Aufgabe 1 —
Stelle in den Datensätzen die Zeilen von der Zeile mit „периметру обеспечивают хорошую“ bis zum Ende der Datensätze als Markdown-Tabelle mit den Spalten „Nr“ und „Zeile“ dar und lass leere Zeilen dabei aus. Die Bilder gehören nicht in die Antwort.

+ + + + + + +

Glossar: Erläuterungen zu den wichtigsten in diesem Band verwendeten Begriffen
Gruppe
Formal versteht man unter einer Gruppe ganz allgemein zwei oder mehr Menschen, die miteinander interagieren und sich gegenseitig in ihren Bedürfnissen und Zielen beeinflussen (Cartwright & Zander 1968; Lewin 1948, zit. nach Aronson et al. 2008: 275).
Behnisch u. a. konkretisieren diese allgemeine Definition für die soziale Gruppe folgendermaßen:
Demnach bilden Menschen „eine Gruppe,
1. wenn sie sich als zusammengehörig erleben
2. an gemeinsamen Aufgaben tätig werden und gemeinsame Ziele anstreben
3. Normen und Verhaltensvorschriften für einen bestimmten Bereich teilen
4. Ansätze von Aufgabenteilung und Rollendifferenzierung entwickeln
5. mehr Interaktionen untereinander als nach außen zeigen
6. sich mit ‚einer gemeinsamen Bezugsperson oder einem gemeinsamen Sachverhalt oder einer Aufgabe‘ identifizieren (Sader 1997: 39)
7. sich ‚räumlich und/oder zeitlich von anderen Individuen der weiteren Umgebung‘ unterscheiden (ebd.).“ (Behnisch u. a. 2013: 13 f.)
Gruppenpädagogik
Gruppenpädagogik stellt nach einer klassischen Definition von Magda Kelber einen bewusst in dieser Form gestalteten Erziehungsprozess dar:
„Die Gruppenpädagogik stellt bewußt die kleine überschaubare Gruppe in den Mittelpunkt ihrer Überlegungen. Hier können die persönlichen Beziehungen entstehen, ohne die eine Erziehung unmöglich ist. Solche kleinen Gruppen werden durch ein gemeinsames Anliegen (Sport, Musik, Kameradschaft, Arbeit) zusammengeführt. Die Gruppenpädagogik befaßt sich mit der bewußt pädagogisch geleiteten Gruppe. Nicht alles, was in kleinen Gruppen geschieht, ist schon Gruppenpädagogik.“ (1959: 4, zit. nach Behnisch u. a. 2013: 68)
Eine neuere, noch umfassendere Definition stammt von C. Wolfgang Müller (1987: 130):
„Die Gruppenpädagogik ist eine Methode, die bewußt die kleine überschaubare Gruppe als Mittelpunkt und Mittel der Erziehung einsetzt, und zwar beruht die pädagogische Hilfestellung auf einer Durchleuchtung und bewußten Beeinflussung des Gruppenprozesses. Das ist eine formale Bestimmung. Inhaltlich handelt es sich
1. um die Ablösung einer autoritären durch eine partnerschaftliche Erzieherhaltung;
2. um das Freimachen der Aktivität des Einzelnen in einem gemeinsam gestalteten Tun (Programm);
3. um das Ernstnehmen der selbsterzieherischen Tendenz schon in Kindheit und Jugendzeit; um das Raumgeben für ursprüngliche, entwicklungsgemäße Gemeinschafts- und Ausdrucksformen;
4. um ein pflegendes, bildendes oder führendes Arbeiten des Gruppenleiters in einer aktiv an ihrer Entwicklung mitbeteiligten Gruppe.“
Christian Schrapper (2009: 189 f.) findet am Vergleich von vier exemplarischen Gruppen (Kita-Gruppe, Heimgruppe, Gruppe in einer Jugendvollzugsanstalt und Jugendgruppe im Konfirmandenunterricht) „das Gemeinsame und Typische (…) für Gruppen, in denen Pädagogik gemacht wird“, in
1. „der sozialen „Struktur einer absichtsvoll ‚komponierten‘ Zahl von Menschen, genannt Gruppe. (…)

+ + + + + + +

Aufgabe 2 —
Schreibe aus dem Glossar den Abschnitt von „Behnisch u. a. konkretisieren“ bis „2013: 13 f.)“ wortgetreu ab.

+ + + + + + +

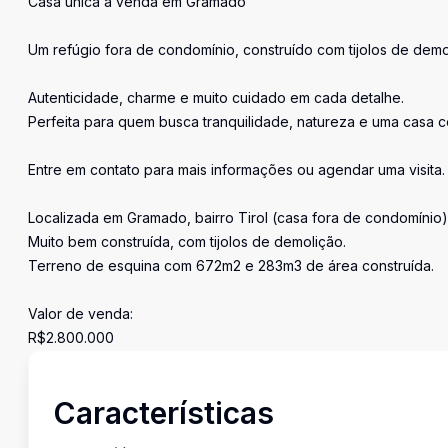
Casa única à venda em Gramado
Um refúgio fora de condomínio, construído com tijolos de demo
Autenticidade, charme e muito cuidado em cada detalhe.
Perfeita para quem busca tranquilidade, natureza e uma casa c
Entre em contato para mais informações ou agendar uma visita.
Localizada em Gramado, bairro Tirol (casa fora de condomínio)
Muito bem construída, com tijolos de demolição.
Terreno de esquina com 672m2 e 283m3 de área construída.
Valor de venda:
R$2.800.000
Características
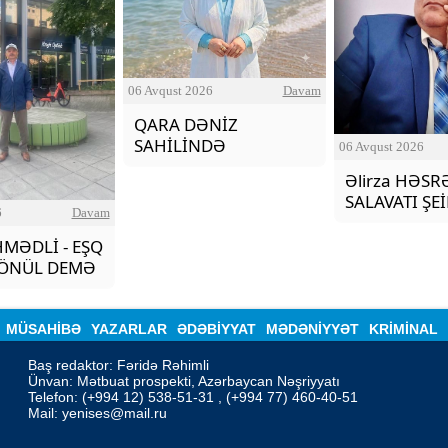
06 Avqust 2026
Davam
QARA DƏNİZ
SAHİLİNDƏ
06 Avqust 2026
Əlirza HƏSR
SALAVATI ŞE
6
Davam
MƏDLİ - EŞQ
KÖNÜL DEMƏ
MÜSAHİBƏ
YAZARLAR
ƏDƏBIYYAT
MƏDƏNİYYƏT
KRİMİNAL
Baş redaktor: Fəridə Rəhimli

Ünvan: Mətbuat prospekti, Azərbaycan Nəşriyyatı

Telefon: (+994 12) 538-51-31 , (+994 77) 460-40-51

Mail: 
yenises@mail.ru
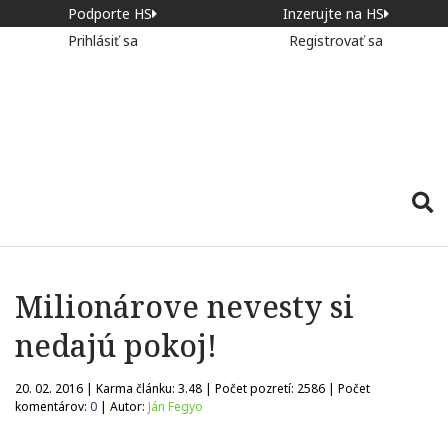
Podporte HS
Inzerujte na HS
Prihlásiť sa
Registrovať sa
Milionárove nevesty si
nedajú pokoj!
20. 02. 2016 | Karma článku:
3.48
| Počet pozretí:
2586
| Počet
komentárov:
0
| Autor:
Ján Fegyo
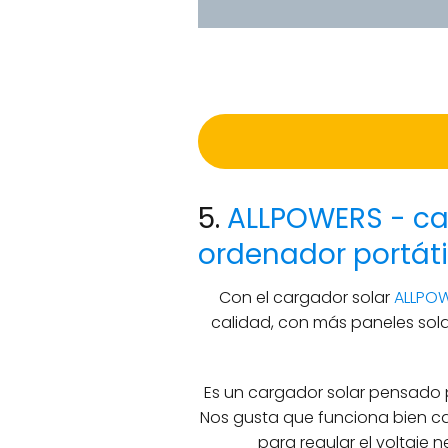
5.
ALLPOWERS - car
ordenador portáti
Con el cargador solar
ALLPOW
calidad, con más paneles sola
Es un cargador solar pensado 
Nos gusta que funciona bien c
para regular el voltaje 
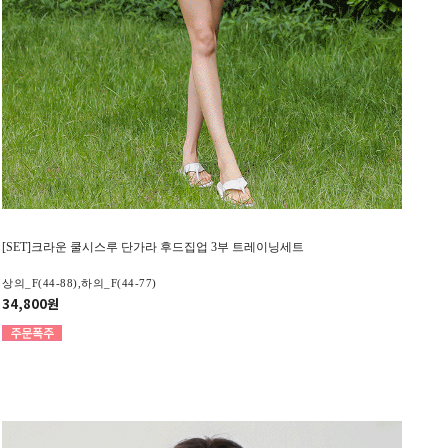
[SET]크라운 쿨시스루 단가라 후드집업 3부 트레이닝세트
상의_F(44-88),하의_F(44-77)
34,800원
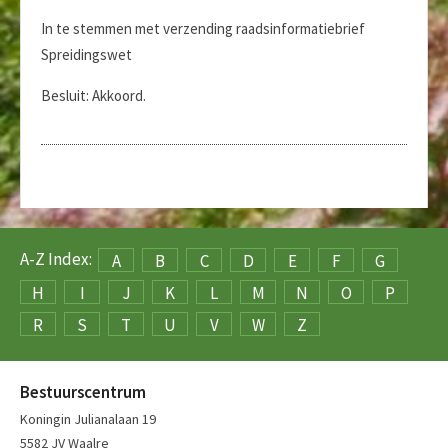
In te stemmen met verzending raadsinformatiebrief
Spreidingswet
Besluit: Akkoord.
A-Z Index:
A
B
C
D
E
F
G
H
I
J
K
L
M
N
O
P
R
S
T
U
V
W
Z
Bestuurscentrum
Koningin Julianalaan 19
5582 JV Waalre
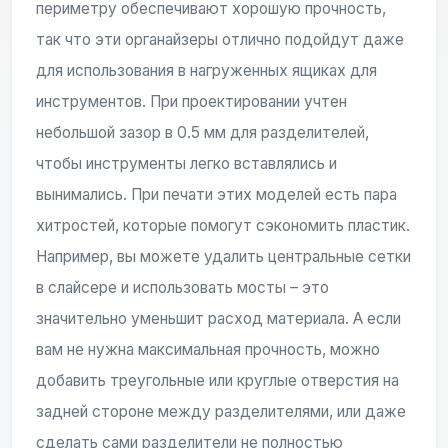
периметру обеспечивают хорошую прочность,
так что эти органайзеры отлично подойдут даже
для использования в нагруженных ящиках для
инструментов. При проектировании учтен
небольшой зазор в 0.5 мм для разделителей,
чтобы инструменты легко вставлялись и
вынимались. При печати этих моделей есть пара
хитростей, которые помогут сэкономить пластик.
Например, вы можете удалить центральные сетки
в слайсере и использовать мосты – это
значительно уменьшит расход материала. А если
вам не нужна максимальная прочность, можно
добавить треугольные или круглые отверстия на
задней стороне между разделителями, или даже
сделать сами разделители не полностью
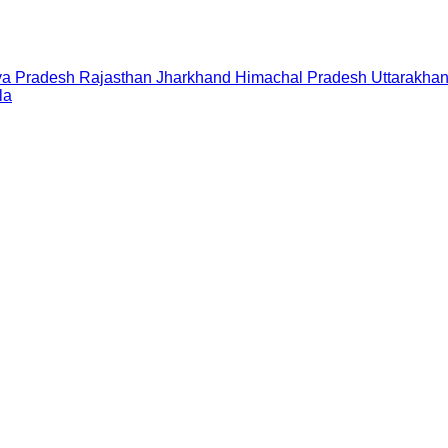
a Pradesh
Rajasthan
Jharkhand
Himachal Pradesh
Uttarakha
la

+ + + + + + +

Antwortbereich 1 —
| Nr | Zeile |
|---|---|
| 1 | периметру обеспечивают хорошую прочность, |
| 2 | так что эти органайзеры отлично подойдут даже |
| 3 | для использования в нагруженных ящиках для |
| 4 | инструментов. При проектировании учтен |
| 5 | небольшой зазор в 0.5 мм для разделителей, |
| 6 | чтобы инструменты легко вставлялись и |
| 7 | вынимались. При печати этих моделей есть пара |
| 8 | хитростей, которые помогут сэкономить пластик. |
| 9 | Например, вы можете удалить центральные сетки |
| 10 | в слайсере и использовать мосты – это |
| 11 | значительно уменьшит расход материала. А если |
| 12 | вам не нужна максимальная прочность, можно |
| 13 | добавить треугольные или круглые отверстия на |
| 14 | задней стороне между разделителями, или даже |
| 15 | сделать сами разделители не полностью |
| 16 | a Pradesh |
| 17 | Rajasthan |
| 18 | Jharkhand |
| 19 | Himachal Pradesh |
| 20 | Uttarakha |
| 21 | la |

Antwortbereich 2 —
Behnisch u. a. konkretisieren diese allgemeine Definition für die soziale Gruppe folgendermaßen:
Demnach bilden Menschen „eine Gruppe,
1. wenn sie sich als zusammengehörig erleben
2. an gemeinsamen Aufgaben tätig werden und gemeinsame Ziele anstreben
3. Normen und Verhaltensvorschriften für einen bestimmten Bereich teilen
4. Ansätze von Aufgabenteilung und Rollendifferenzierung entwickeln
5. mehr Interaktionen untereinander als nach außen zeigen
6. sich mit ‚einer gemeinsamen Bezugsperson oder einem gemeinsamen Sachverhalt oder einer Aufgabe‘ identifizieren (Sader 1997: 39)
7. sich ‚räumlich und/oder zeitlich von anderen Individuen der weiteren Umgebung‘ unterscheiden (ebd.).“ (Behnisch u. a. 2013: 13 f.)